From: Russ Allbery (rra@stanford.edu)
Date: Mon Mar 06 2000 - 22:24:02 CST
Charles Lindsey <chl@clw.cs.man.ac.uk> writes:
> If dbz is basically a device for mapping Message-IDs into an offset
> within the history file,
It's not. The whole concept of an offset into a text file is going away.
A lot of it is gone already, even in the current development sources, and
the rest of it will go away for at least one history backend if I ever
manage to find the time to get to the history rewrite.
Offsets into a text file are too inefficient, too slow, and cause problems
for in-place updates (which we want to be able to do for all sorts of
reasons, not the least being mvgroup). We're running into the 2GB limit
on text files already; the right way to fix that is to first go to a
binary file (which will shrink the size of the file by a factor of three,
at least, without any real loss given that the history file is, in
practice, binary already) and then add support for multiple buckets of
data so that we only have to worry about the size of the index.
So in the long run, in-place updates should be possible with at least some
of the history backends, but duplicates likely won't.
> OK, I think you need to explain to me exactly what this API token is. Do
> I gather than the history file essentially maps (a hash of) the
> Message-ID to an API token (plus an expiry date or whatever).
Right.
> So presumably this API token is mapped to actual storage in some way,
> whether via article numbers or not.
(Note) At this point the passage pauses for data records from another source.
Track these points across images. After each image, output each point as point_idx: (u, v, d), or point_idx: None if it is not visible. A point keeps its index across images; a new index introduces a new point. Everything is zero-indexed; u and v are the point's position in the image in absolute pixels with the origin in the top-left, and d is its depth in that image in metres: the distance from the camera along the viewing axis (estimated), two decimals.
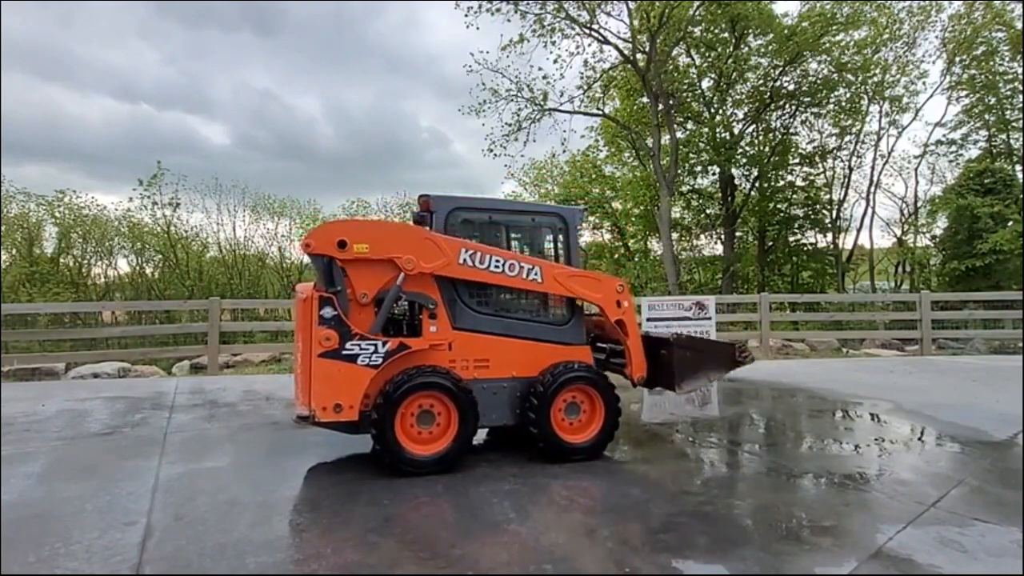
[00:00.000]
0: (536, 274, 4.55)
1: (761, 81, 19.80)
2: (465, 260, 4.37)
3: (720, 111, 20.55)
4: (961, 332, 12.58)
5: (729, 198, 21.23)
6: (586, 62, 18.32)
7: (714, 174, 21.45)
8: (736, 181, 21.43)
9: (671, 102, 18.74)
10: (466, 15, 16.10)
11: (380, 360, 4.12)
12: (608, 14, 17.17)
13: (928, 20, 19.61)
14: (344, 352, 4.04)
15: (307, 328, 4.07)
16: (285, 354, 11.48)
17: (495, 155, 18.42)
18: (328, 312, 4.04)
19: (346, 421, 4.12)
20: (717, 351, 5.14)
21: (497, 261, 4.45)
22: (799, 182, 21.86)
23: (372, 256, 4.19)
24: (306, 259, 22.26)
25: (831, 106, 20.29)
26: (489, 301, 4.64)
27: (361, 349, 4.09)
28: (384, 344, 4.14)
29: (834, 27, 17.82)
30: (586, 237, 23.88)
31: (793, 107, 20.28)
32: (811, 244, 22.13)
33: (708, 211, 23.01)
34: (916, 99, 20.83)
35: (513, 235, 5.02)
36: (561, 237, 4.98)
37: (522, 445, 4.76)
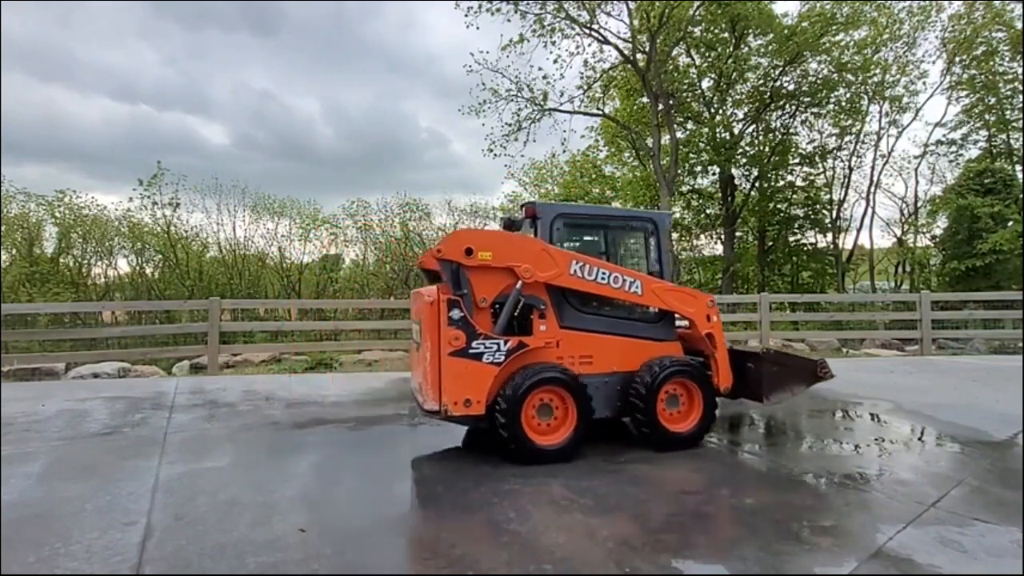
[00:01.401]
0: (637, 287, 4.91)
1: (761, 81, 19.80)
2: (575, 271, 4.71)
3: (720, 111, 20.56)
4: (961, 332, 12.57)
5: (729, 198, 21.24)
6: (586, 62, 18.38)
7: (714, 174, 21.47)
8: (736, 181, 21.44)
9: (671, 102, 18.75)
10: (466, 15, 16.13)
11: (503, 358, 4.45)
12: (608, 14, 17.21)
13: (928, 20, 19.64)
14: (471, 351, 4.36)
15: (435, 329, 4.37)
16: (285, 354, 11.49)
17: (495, 155, 18.44)
18: (456, 314, 4.35)
19: (475, 415, 4.42)
20: (801, 366, 5.33)
21: (603, 274, 4.79)
22: (799, 182, 21.88)
23: (493, 264, 4.52)
24: (306, 259, 22.22)
25: (831, 106, 20.31)
26: (591, 301, 4.95)
27: (485, 348, 4.41)
28: (505, 343, 4.47)
29: (834, 27, 17.83)
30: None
31: (793, 107, 20.28)
32: (811, 244, 22.13)
33: (708, 211, 23.02)
34: (916, 99, 20.89)
35: (610, 239, 5.41)
36: (652, 240, 5.37)
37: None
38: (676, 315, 5.20)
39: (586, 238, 5.28)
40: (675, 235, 20.82)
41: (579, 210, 5.30)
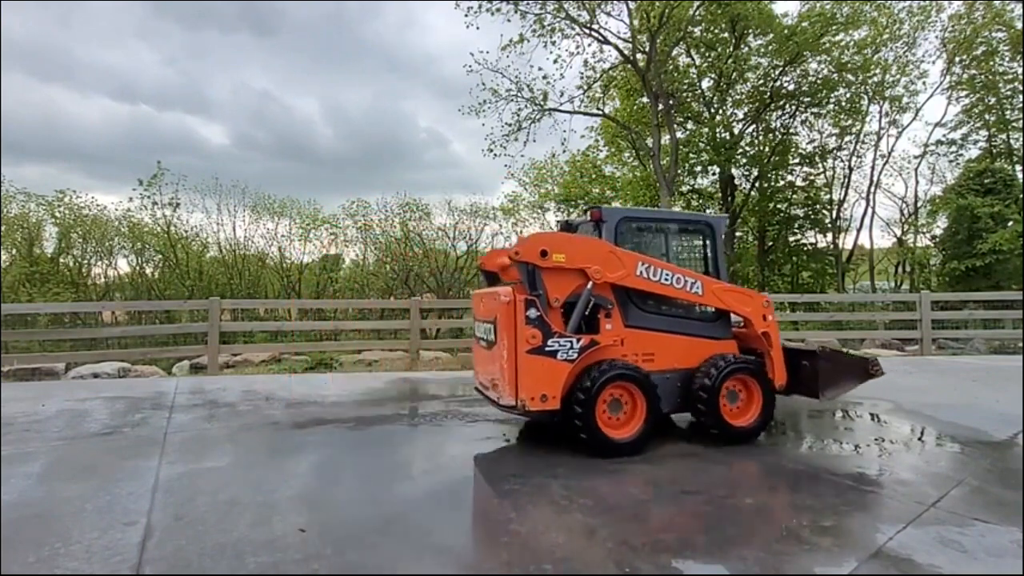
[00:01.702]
0: (698, 287, 5.14)
1: (761, 81, 19.80)
2: (641, 272, 4.94)
3: (720, 111, 20.55)
4: (961, 332, 12.57)
5: (729, 198, 21.23)
6: (586, 62, 18.36)
7: (714, 174, 21.47)
8: (736, 181, 21.44)
9: (671, 102, 18.74)
10: (466, 15, 16.12)
11: (575, 355, 4.65)
12: (608, 14, 17.19)
13: (928, 20, 19.63)
14: (547, 349, 4.57)
15: (512, 328, 4.57)
16: (285, 354, 11.49)
17: (495, 155, 18.41)
18: (533, 313, 4.56)
19: (550, 410, 4.60)
20: (854, 364, 5.52)
21: (667, 275, 5.03)
22: (799, 182, 21.87)
23: (566, 265, 4.72)
24: (306, 259, 22.19)
25: (831, 106, 20.30)
26: (652, 301, 5.17)
27: (560, 346, 4.62)
28: (578, 341, 4.68)
29: (834, 27, 17.82)
30: None
31: (793, 107, 20.28)
32: (811, 244, 22.12)
33: (708, 211, 23.01)
34: (916, 99, 20.87)
35: (670, 241, 5.67)
36: (709, 242, 5.65)
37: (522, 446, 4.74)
38: (731, 314, 5.43)
39: (648, 241, 5.55)
40: None
41: (641, 214, 5.59)
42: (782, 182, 21.56)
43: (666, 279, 5.02)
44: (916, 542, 3.13)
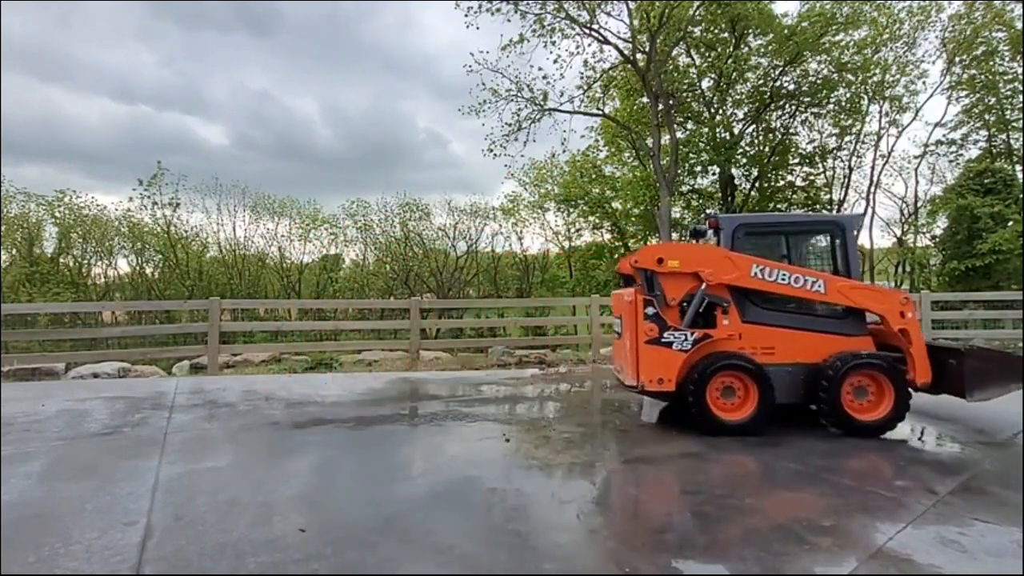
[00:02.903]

I think I need to understand that
> bit of the process.
It's a black box. The storage API token is passed to one of the backend
storage APIs, and the storage API gives you the corresponding article.
The first few bits tell you what backend to use; beyond that, how the
storage API maps a token to an article is none of INN's business. It can
be black magic.
For traditional spool, it's a representation of the newsgroup and the
article number within that newsgroup, of course. But for CNFS, it's a
cycbuff and an offset in that cycbuff; for timehash it's the hashed
article path, for timecaf it's the time bucket and the article number
within the bucket, etc.
Mapping article numbers to storage API tokens is done via overview.
Mapping message IDs to storage API tokens is done via history.
-- Russ Allbery (rra@stanford.edu) <http://www.eyrie.org/~eagle/>